Oui, « Ema » de Pablo Larrain ! Ça se passe à Valparaiso, une ville portuaire sur la côte au Chili. C’est très féministe et le réalisateur est un homme. Des femmes s’emparent de la ville par la danse, le reggaeton, et commencent à y mettre le feu… Physiquement et symboliquement ! Du coup, il y a aussi toute cette thématique du feu féminin en parallèle. Les paysages sont incroyables : on voit les villes dans les montagnes, c’est très urbain, mais avec aussi des scènes au bord de la mer. On a des balcons à l’infini, un peu comme à Rome, mais moins vieillot. Il joue beaucoup avec les bâtiments tout en restant centré sur l’humain qui déambule dans la ville. C’est la thématique sociale qui prime. 

Si tu devais mettre des mots sur la thématique sociale de ton exposition, que dirais-tu ?

Une personne passe toute sa vie dans un bâtiment, elle y agence son habitat, elle y vit,… J’ai habité dans plein d’endroits différents, mais j’ai toujours eu des émotions très fortes vis-à-vis des quatre murs qui s’imprégnaient des histoires de vie. Ca m’émeut énormément d’imaginer que je pars d’un endroit ; qu’il y a eu quelqu’un d’autre avant moi, et qu’il y aura encore quelqu’un d’autre après moi. Même ici, à la Fondation Biermans-Lapôtre, je n’étais pas si attachée à l’architecture au début quand je suis arrivée. Maintenant que j’y ai vécu, je la perçois différemment… Et je suis déjà full émotive à l’idée de partir ! 

@Marine Clément

Si vous ne le saviez pas encore, des circuits sont organisés pour faire découvrir l’architecture et les œuvres d’art de toutes les maisons. L’exposition de Marine vient s’y ajouter, telle une pierre nouvelle à l’édifice, dont la symbolique vient se graver au cœur de la Cité. 
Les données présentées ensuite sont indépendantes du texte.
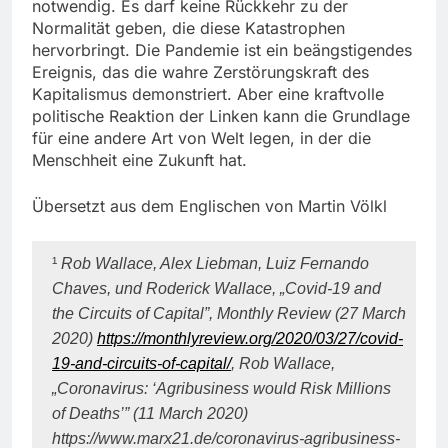
notwendig. Es darf keine Rückkehr zu der
Normalität geben, die diese Katastrophen
hervorbringt. Die Pandemie ist ein beängstigendes
Ereignis, das die wahre Zerstörungskraft des
Kapitalismus demonstriert. Aber eine kraftvolle
politische Reaktion der Linken kann die Grundlage
für eine andere Art von Welt legen, in der die
Menschheit eine Zukunft hat.
Übersetzt aus dem Englischen von Martin Völkl
¹
Rob Wallace, Alex Liebman, Luiz Fernando
Chaves, und Roderick Wallace, „Covid-19 and
the Circuits of Capital”, Monthly Review (27 March
2020)
https://monthlyreview.org/2020/03/27/covid-
19-and-circuits-of-capital/
, Rob Wallace,
„Coronavirus: ‘Agribusiness would Risk Millions
of Deaths’” (11 March 2020)
https://www.marx21.de/coronavirus-agribusiness-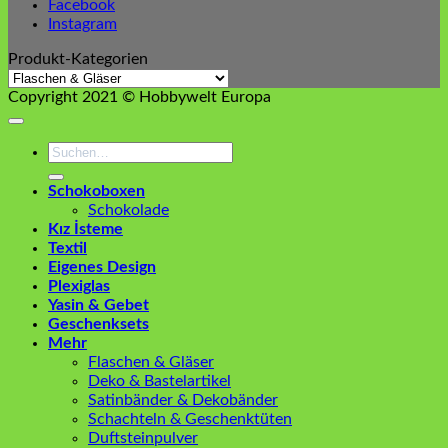
Facebook
Instagram
Produkt-Kategorien
Copyright 2021 © Hobbywelt Europa
Suchen
nach:
Schokoboxen
Schokolade
Kız İsteme
Textil
Eigenes Design
Plexiglas
Yasin & Gebet
Geschenksets
Mehr
Flaschen & Gläser
Deko & Bastelartikel
Satinbänder & Dekobänder
Schachteln & Geschenktüten
Duftsteinpulver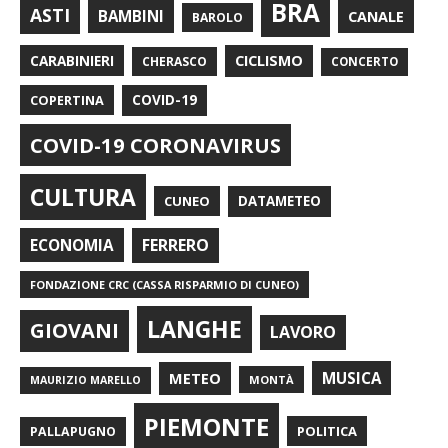
BRA
ASTI
BAMBINI
CANALE
BAROLO
CARABINIERI
CICLISMO
CHERASCO
CONCERTO
COPERTINA
COVID-19
COVID-19 CORONAVIRUS
CULTURA
CUNEO
DATAMETEO
FERRERO
ECONOMIA
FONDAZIONE CRC (CASSA RISPARMIO DI CUNEO)
LANGHE
GIOVANI
LAVORO
METEO
MUSICA
MONTÀ
MAURIZIO MARELLO
PIEMONTE
POLITICA
PALLAPUGNO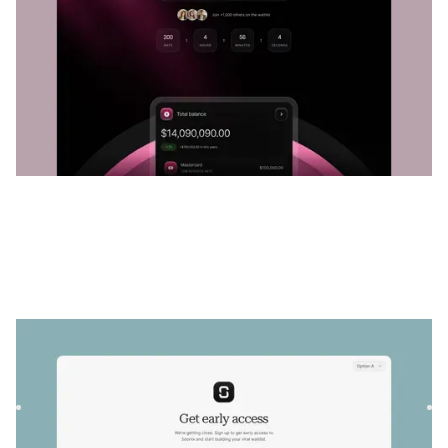
Soonix
|
Lançamento e em breve
modelo de site
Lance sua lista de espera viral com o Soonix, um modelo
premium do Framer. Ganhe impulso antes do lançamento
com um d...
$
GRÁTIS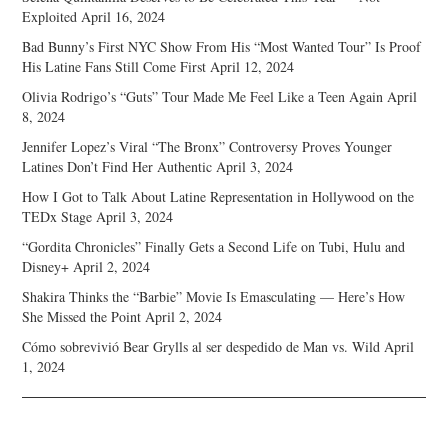
Exploited
April 16, 2024
Bad Bunny’s First NYC Show From His “Most Wanted Tour” Is Proof
His Latine Fans Still Come First
April 12, 2024
Olivia Rodrigo’s “Guts” Tour Made Me Feel Like a Teen Again
April
8, 2024
Jennifer Lopez’s Viral “The Bronx” Controversy Proves Younger
Latines Don’t Find Her Authentic
April 3, 2024
How I Got to Talk About Latine Representation in Hollywood on the
TEDx Stage
April 3, 2024
“Gordita Chronicles” Finally Gets a Second Life on Tubi, Hulu and
Disney+
April 2, 2024
Shakira Thinks the “Barbie” Movie Is Emasculating — Here’s How
She Missed the Point
April 2, 2024
Cómo sobrevivió Bear Grylls al ser despedido de Man vs. Wild
April
1, 2024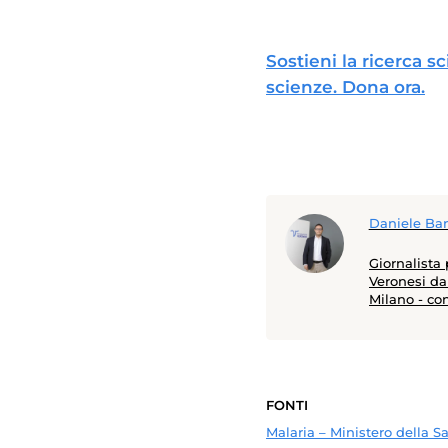
Sostieni la ricerca s
scienze. Dona ora.
Daniele Ban
Giornalista
Veronesi dal
Milano - co
Diderot di 
ottenuto pr
seguito i p
AASLD, CROI
approfondit
FONTI
modalità per
virus dell’e
Malaria – Ministero della S
chirurgia e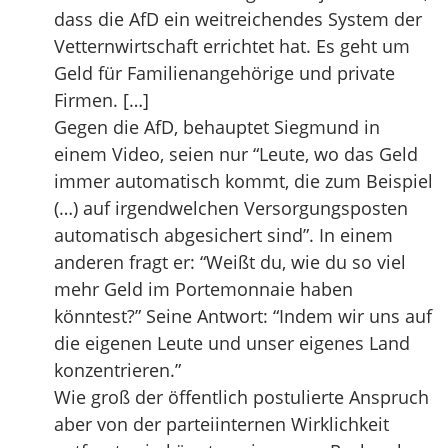
dass die AfD ein weitreichendes System der
Vetternwirtschaft errichtet hat. Es geht um
Geld für Familienangehörige und private
Firmen. […]
Gegen die AfD, behauptet Siegmund in
einem Video, seien nur “Leute, wo das Geld
immer automatisch kommt, die zum Beispiel
(…) auf irgendwelchen Versorgungsposten
automatisch abgesichert sind”. In einem
anderen fragt er: “Weißt du, wie du so viel
mehr Geld im Portemonnaie haben
könntest?” Seine Antwort: “Indem wir uns auf
die eigenen Leute und unser eigenes Land
konzentrieren.”
Wie groß der öffentlich postulierte Anspruch
aber von der parteiinternen Wirklichkeit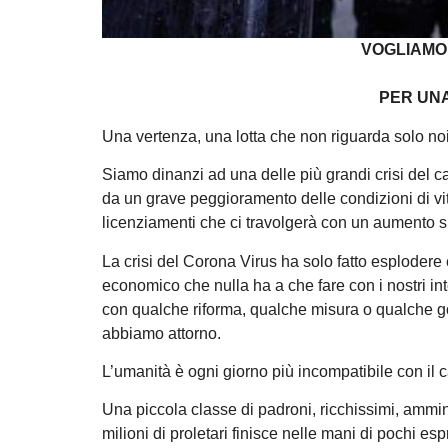
VOGLIAMO 
PER UNA
Una vertenza, una lotta che non riguarda solo noi
Siamo dinanzi ad una delle più grandi crisi del capi
da un grave peggioramento delle condizioni di vit
licenziamenti che ci travolgerà con un aumento si
La crisi del Corona Virus ha solo fatto esplodere
economico che nulla ha a che fare con i nostri int
con qualche riforma, qualche misura o qualche go
abbiamo attorno.
L’umanità è ogni giorno più incompatibile con il c
Una piccola classe di padroni, ricchissimi, amminis
milioni di proletari finisce nelle mani di pochi es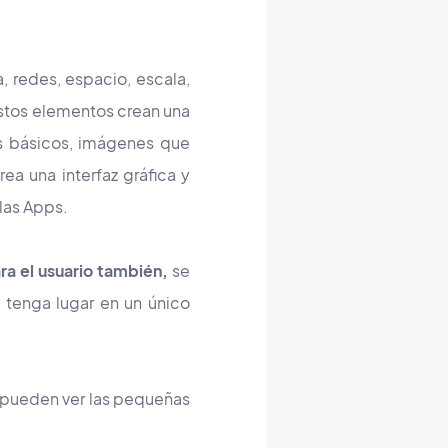
, redes, espacio, escala,
 Estos elementos crean una
es básicos, imágenes que
ea una interfaz gráfica y
las Apps.
ra el usuario también,
se
 tenga lugar en un único
 pueden ver las pequeñas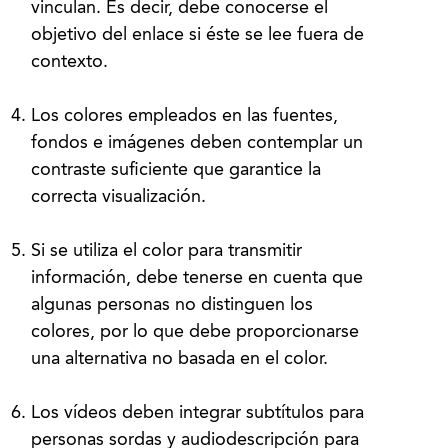
vinculan. Es decir, debe conocerse el
objetivo del enlace si éste se lee fuera de
contexto.
Los colores empleados en las fuentes,
fondos e imágenes deben contemplar un
contraste suficiente que garantice la
correcta visualización.
Si se utiliza el color para transmitir
información, debe tenerse en cuenta que
algunas personas no distinguen los
colores, por lo que debe proporcionarse
una alternativa no basada en el color.
Los vídeos deben integrar subtítulos para
personas sordas y audiodescripción para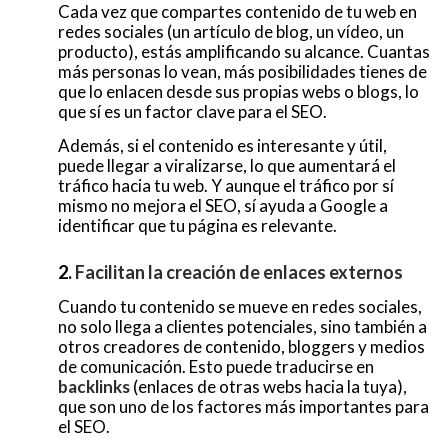
Cada vez que compartes contenido de tu web en
redes sociales (un artículo de blog, un vídeo, un
producto), estás amplificando su alcance. Cuantas
más personas lo vean, más posibilidades tienes de
que lo enlacen desde sus propias webs o blogs, lo
que sí es un factor clave para el SEO.
Además, si el contenido es interesante y útil,
puede llegar a viralizarse, lo que aumentará el
tráfico hacia tu web. Y aunque el tráfico por sí
mismo no mejora el SEO, sí ayuda a Google a
identificar que tu página es relevante.
2.
Facilitan la creación de enlaces externos
Cuando tu contenido se mueve en redes sociales,
no solo llega a clientes potenciales, sino también a
otros creadores de contenido, bloggers y medios
de comunicación. Esto puede traducirse en
backlinks
(enlaces de otras webs hacia la tuya),
que son uno de los factores más importantes para
el SEO.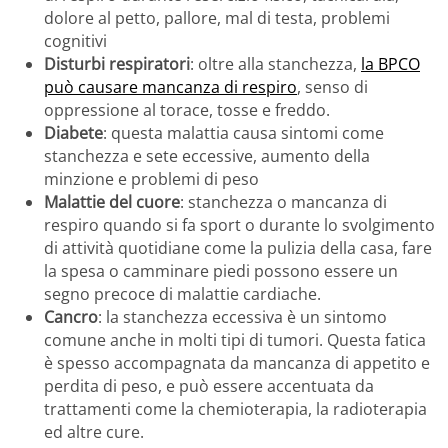
dolore al petto, pallore, mal di testa, problemi
cognitivi
Disturbi respiratori
: oltre alla stanchezza,
la BPCO
può causare mancanza di respiro
, senso di
oppressione al torace, tosse e freddo.
Diabete
: questa malattia causa sintomi come
stanchezza e sete eccessive, aumento della
minzione e problemi di peso
Malattie del cuore
: stanchezza o mancanza di
respiro quando si fa sport o durante lo svolgimento
di attività quotidiane come la pulizia della casa, fare
la spesa o camminare piedi possono essere un
segno precoce di malattie cardiache.
Cancro
: la stanchezza eccessiva è un sintomo
comune anche in molti tipi di tumori. Questa fatica
è spesso accompagnata da mancanza di appetito e
perdita di peso, e può essere accentuata da
trattamenti come la chemioterapia, la radioterapia
ed altre cure.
Lorsqu’il est temps de partir définitivement de ce microcosme singulier, une question surgit dans l’esprit de ceux qui y ont vécus et s’apprêtent à ouvrir une autre porte de leur chemin de vie : qu’est-ce que nous laissons derrière nous, qu’est-ce que nous emportons avec nous ? Indiciblement, ces photographies nous renvoient aux traces éphémères et invisibles que nous inscrivons en ces murs ; murs de nos chambres, de nos maisons, de nos habitats ; de tous nos lieux de passage.